Zaxy 2.0 RC.1 Benchmark Freeze Implementation Plan
For agentic workers: REQUIRED SUB-SKILL: Use superpowers:subagent-driven-development (recommended) or superpowers:executing-plans to implement this plan task-by-task. Steps use checkbox (- [ ]) syntax for tracking.
Goal: Build the 2.0.0-rc.1 release-freeze gate that validates the exact benchmark artifacts and claim boundaries allowed for the 2.0 release candidate.
Architecture: Add a small release evidence contract that reads archived benchmark reports and internal lane summaries without changing retrieval, synthesis, or benchmark scoring behavior. Expose the contract through a CLI command and docs so RC evidence is reproducible, machine-readable, and separated into headline, external-anchor, and project-defined internal lanes.
Tech Stack: Python 3.11+, Typer CLI, dataclasses, JSON artifacts, pytest, existing Zaxy benchmark modules.
---
Task 1: RC.1 Evidence Contract
Files:
- Create:
src/zaxy/rc_benchmark_freeze.py - Test:
tests/test_rc_benchmark_freeze.py
- [ ] Step 1: Write failing tests
Add tests that create temporary LongMemEval, Harvey LAB, and internal-lane artifacts. Assert that the contract passes when all required evidence is present and fails when a lane is missing or when an internal lane is marked external.
Run: pytest tests/test_rc_benchmark_freeze.py --no-cov -q
Expected: FAIL because zaxy.rc_benchmark_freeze does not exist.
- [ ] Step 2: Implement evidence models and validation
Create focused dataclasses for evidence checks and a build_rc1_benchmark_freeze_report(root: Path) -> RcBenchmarkFreezeReport function. Validate:
- headline 500 report exists and passes floors: mean
0.95, Answer@50.90, Recall@50.99, citation coverage1.0, p952500, p993000; - run config exists beside the headline report;
- Harvey external artifacts exist and remain classified as
external_anchor; - internal 2.0 lane definitions include causal, consolidation, procedural, and metacognition as
project_defined_internal; - no internal lane is classified as external validation.
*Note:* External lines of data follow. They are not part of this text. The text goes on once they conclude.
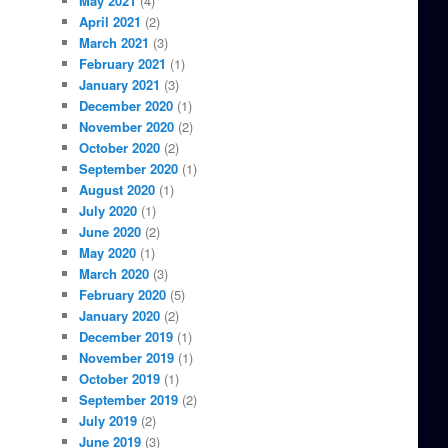
May 2021
(4)
April 2021
(2)
March 2021
(3)
February 2021
(1)
January 2021
(3)
December 2020
(1)
November 2020
(2)
October 2020
(2)
September 2020
(1)
August 2020
(1)
July 2020
(1)
June 2020
(2)
May 2020
(1)
March 2020
(3)
February 2020
(5)
January 2020
(2)
December 2019
(1)
November 2019
(1)
October 2019
(1)
September 2019
(2)
July 2019
(2)
June 2019
(3)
Run: pytest tests/test_rc_benchmark_freeze.py --no-cov -q
Expected: PASS.
Task 2: CLI Gate
Files:
- Modify:
src/zaxy/__main__.py - Test:
tests/test_cli.py
- [ ] Step 1: Write failing CLI tests
Add tests for zaxy benchmark-freeze --json using a temporary root. Assert exit code 0 for complete fixtures and exit code 1 when a required artifact is missing.
Run: pytest tests/test_cli.py -k benchmark_freeze --no-cov -q
Expected: FAIL because the command is not registered.
- [ ] Step 2: Add Typer command
Add benchmark-freeze as a top-level command. It should call build_rc1_benchmark_freeze_report, print JSON when --json is passed, print a concise text summary otherwise, and exit non-zero on failed gates.
Run: pytest tests/test_cli.py -k benchmark_freeze --no-cov -q
Expected: PASS.
Task 3: Docs And Claim Boundary
Files:
- Modify:
docs/benchmarks.md - Modify:
docs/testing.md
- [ ] Step 1: Update benchmark docs
Add a Zaxy 2.0 RC.1 Benchmark Freeze section that names the gate command and states that it validates existing artifacts without changing benchmark behavior. Keep LongMemEval-compatible, Harvey LAB, and project-defined internal lanes separate.
- [ ] Step 2: Update testing docs
Add the exact RC.1 freeze command to the release guardrail list.
Run: scripts/validate-docs.sh --root .
Expected: PASS.
Task 4: Verification
Files:
- Existing test and report artifacts only.
- [ ] Step 1: Run focused tests
Run:
pytest tests/test_rc_benchmark_freeze.py tests/test_cli.py -k "benchmark_freeze or rc1" --no-cov -q
Expected: PASS.
- [ ] Step 2: Run existing benchmark guardrail
Run:
python -m zaxy benchmark-compare reports/benchmarks/longmemeval-500-publish-20260607/live-benchmark.json --backend zaxy-checkout --min-mean-score 0.95 --min-answer-recall-at-5 0.90 --min-recall-at-5 0.99 --min-citation-coverage 1.0 --max-p95-ms 2500 --max-p99-ms 3000
Expected: PASS.
- [ ] Step 3: Run RC.1 freeze gate
Run:
python -m zaxy benchmark-freeze --json
Expected: JSON report with "passed": true.